▶ Input
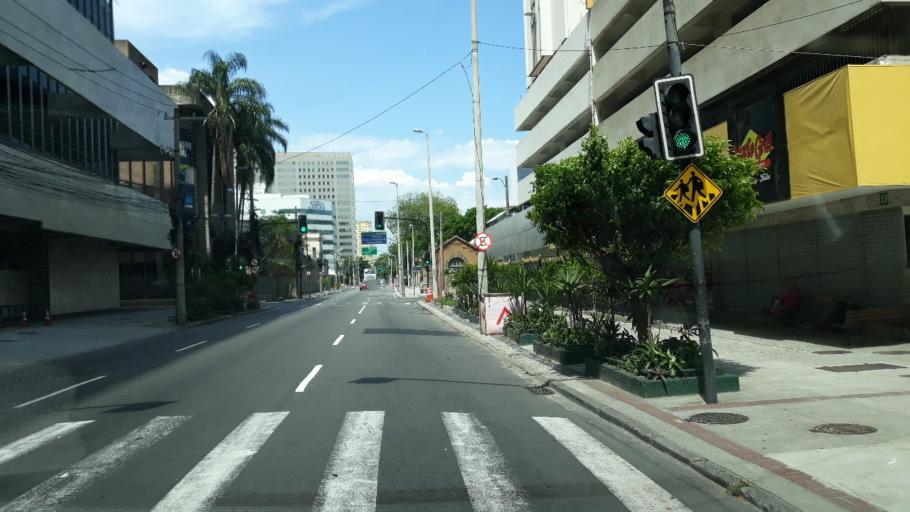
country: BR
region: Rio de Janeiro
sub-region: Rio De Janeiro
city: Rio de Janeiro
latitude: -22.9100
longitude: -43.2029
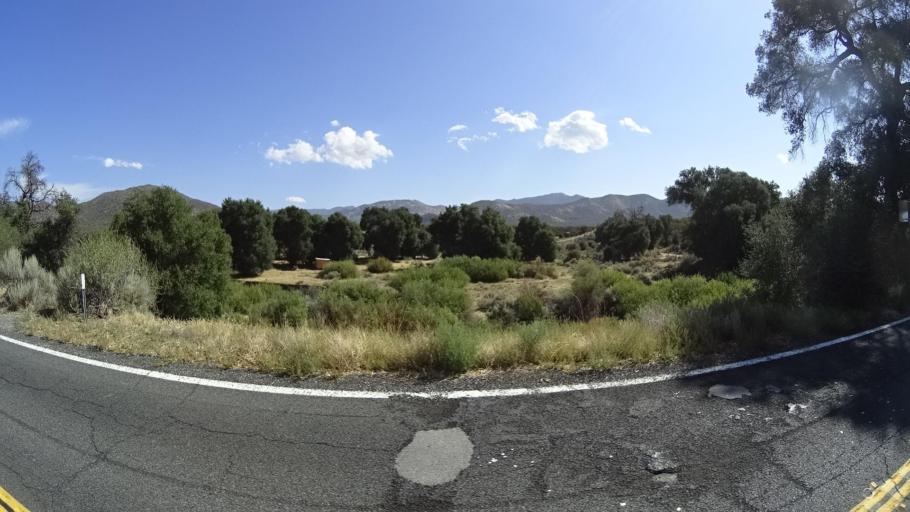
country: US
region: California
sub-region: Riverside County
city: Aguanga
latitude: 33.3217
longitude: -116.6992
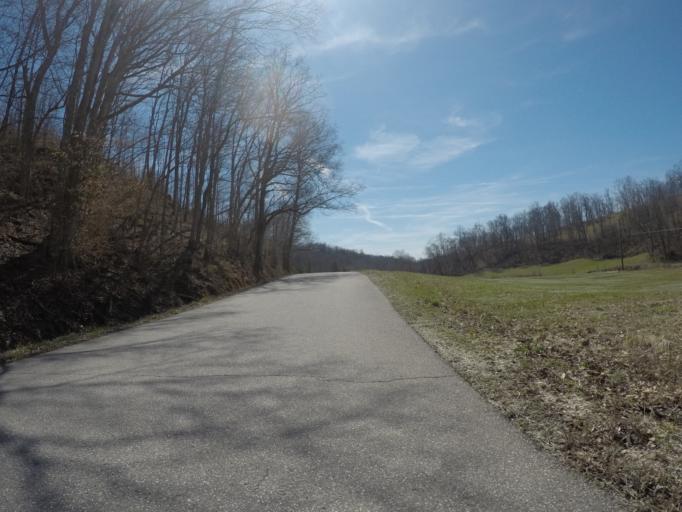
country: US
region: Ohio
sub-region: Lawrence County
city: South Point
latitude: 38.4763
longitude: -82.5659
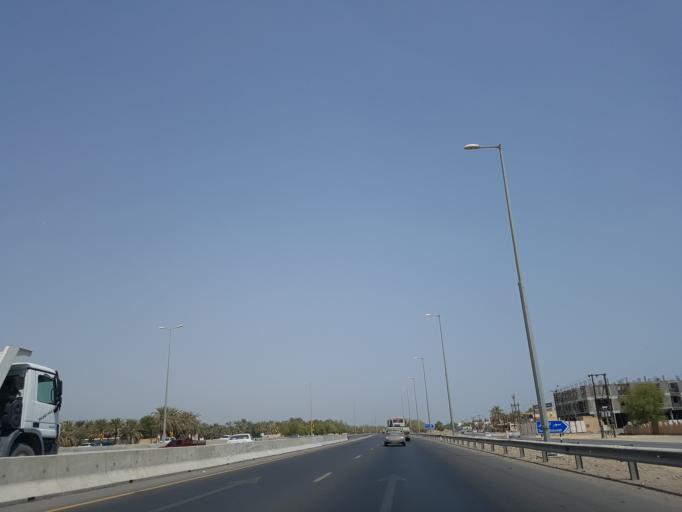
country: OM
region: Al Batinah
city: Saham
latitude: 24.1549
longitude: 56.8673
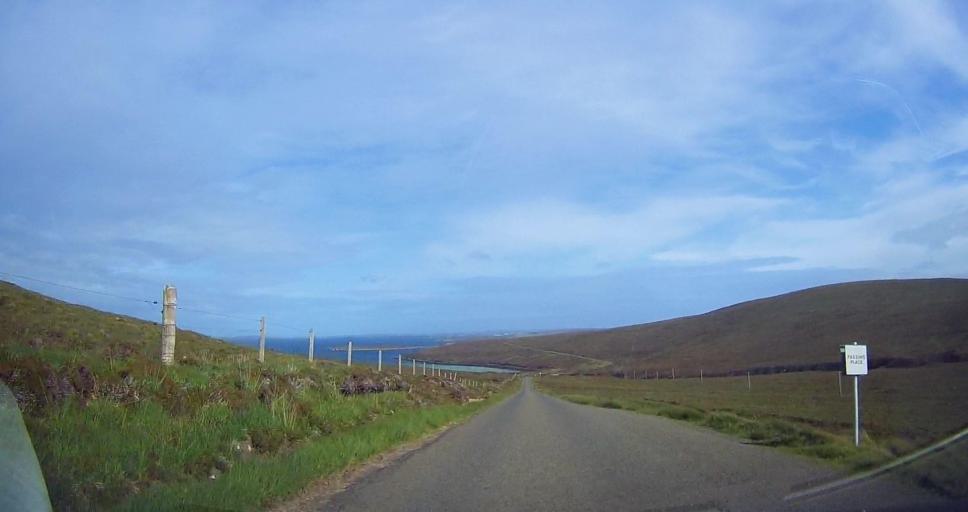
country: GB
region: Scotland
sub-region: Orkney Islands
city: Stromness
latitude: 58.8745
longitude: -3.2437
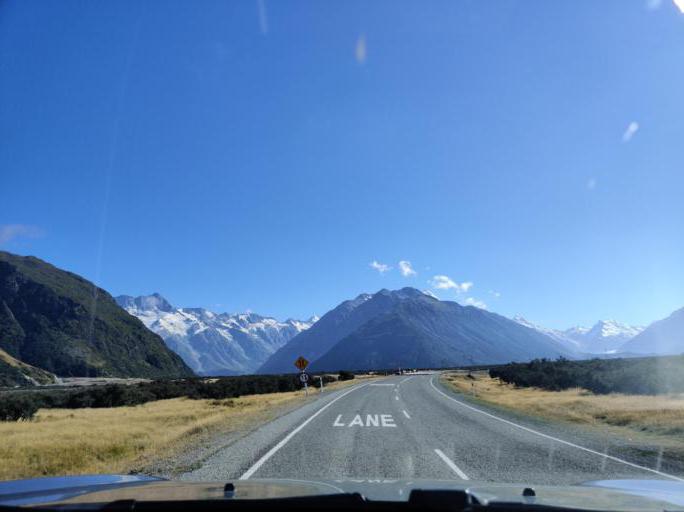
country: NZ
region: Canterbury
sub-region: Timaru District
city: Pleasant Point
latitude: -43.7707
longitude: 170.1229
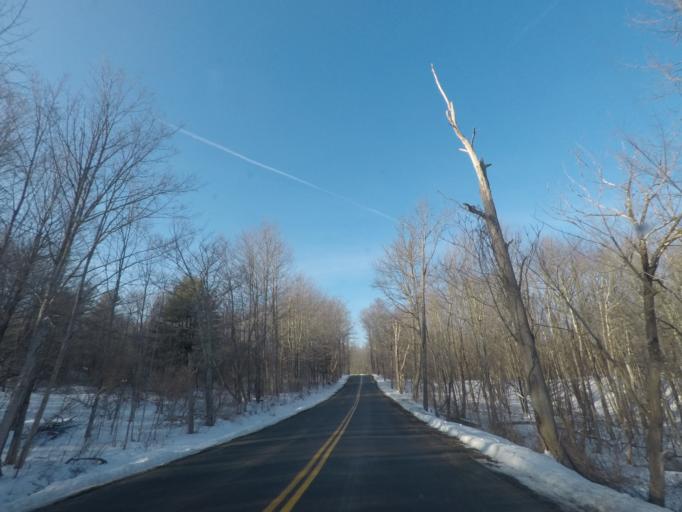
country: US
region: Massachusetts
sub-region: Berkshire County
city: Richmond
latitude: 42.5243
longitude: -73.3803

* * *

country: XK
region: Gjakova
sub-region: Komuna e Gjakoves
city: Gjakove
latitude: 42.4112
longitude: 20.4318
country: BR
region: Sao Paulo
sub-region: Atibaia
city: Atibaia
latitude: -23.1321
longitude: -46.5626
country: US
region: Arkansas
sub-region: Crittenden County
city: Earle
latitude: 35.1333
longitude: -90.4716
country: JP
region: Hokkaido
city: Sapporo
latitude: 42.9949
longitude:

==

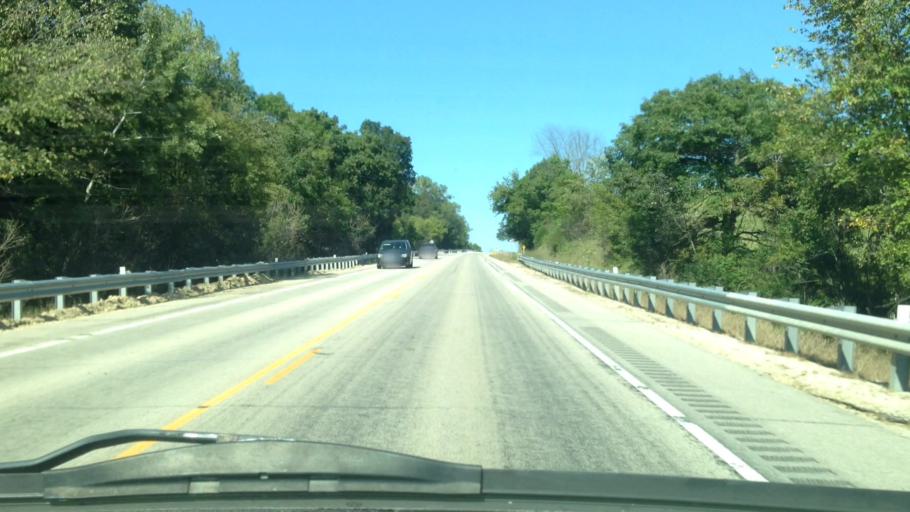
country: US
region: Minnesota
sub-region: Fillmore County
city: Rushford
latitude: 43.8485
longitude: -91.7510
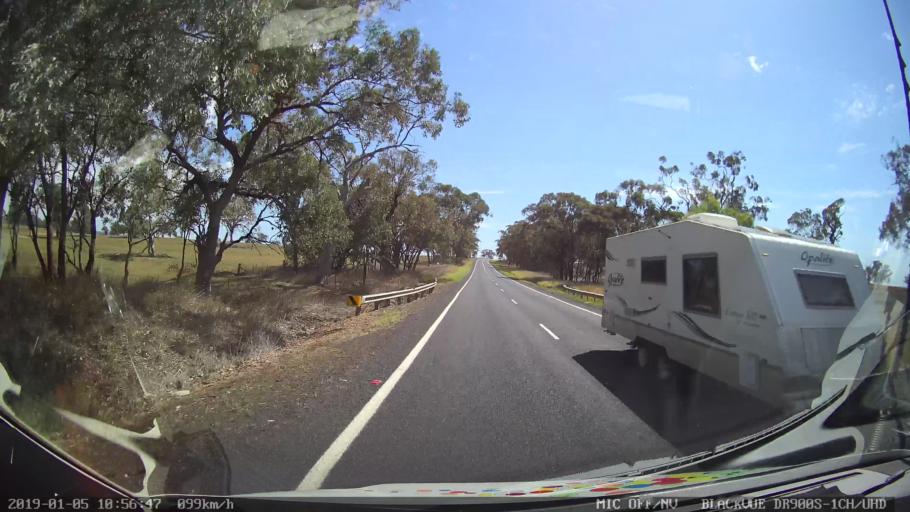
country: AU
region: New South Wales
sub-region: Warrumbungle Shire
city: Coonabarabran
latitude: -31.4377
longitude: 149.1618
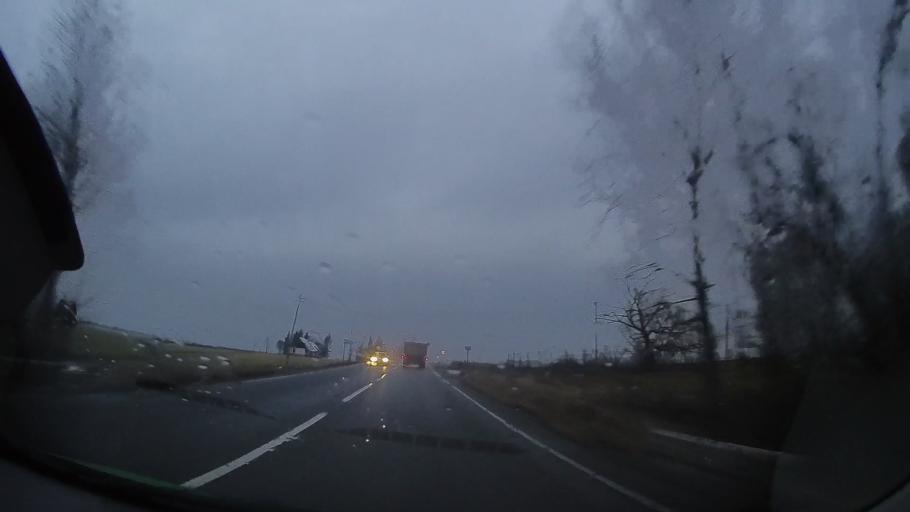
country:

▶ Your objective
Could you print the stretch of the listing above from the line containing "longitude: -116.6992" through the line containing "longitude: -73.3803", both lines included, word for word and without the pictures?

▶ The solution
longitude: -116.6992
country: US
region: Ohio
sub-region: Lawrence County
city: South Point
latitude: 38.4763
longitude: -82.5659
country: OM
region: Al Batinah
city: Saham
latitude: 24.1549
longitude: 56.8673
country: GB
region: Scotland
sub-region: Orkney Islands
city: Stromness
latitude: 58.8745
longitude: -3.2437
country: NZ
region: Canterbury
sub-region: Timaru District
city: Pleasant Point
latitude: -43.7707
longitude: 170.1229
country: US
region: Massachusetts
sub-region: Berkshire County
city: Richmond
latitude: 42.5243
longitude: -73.3803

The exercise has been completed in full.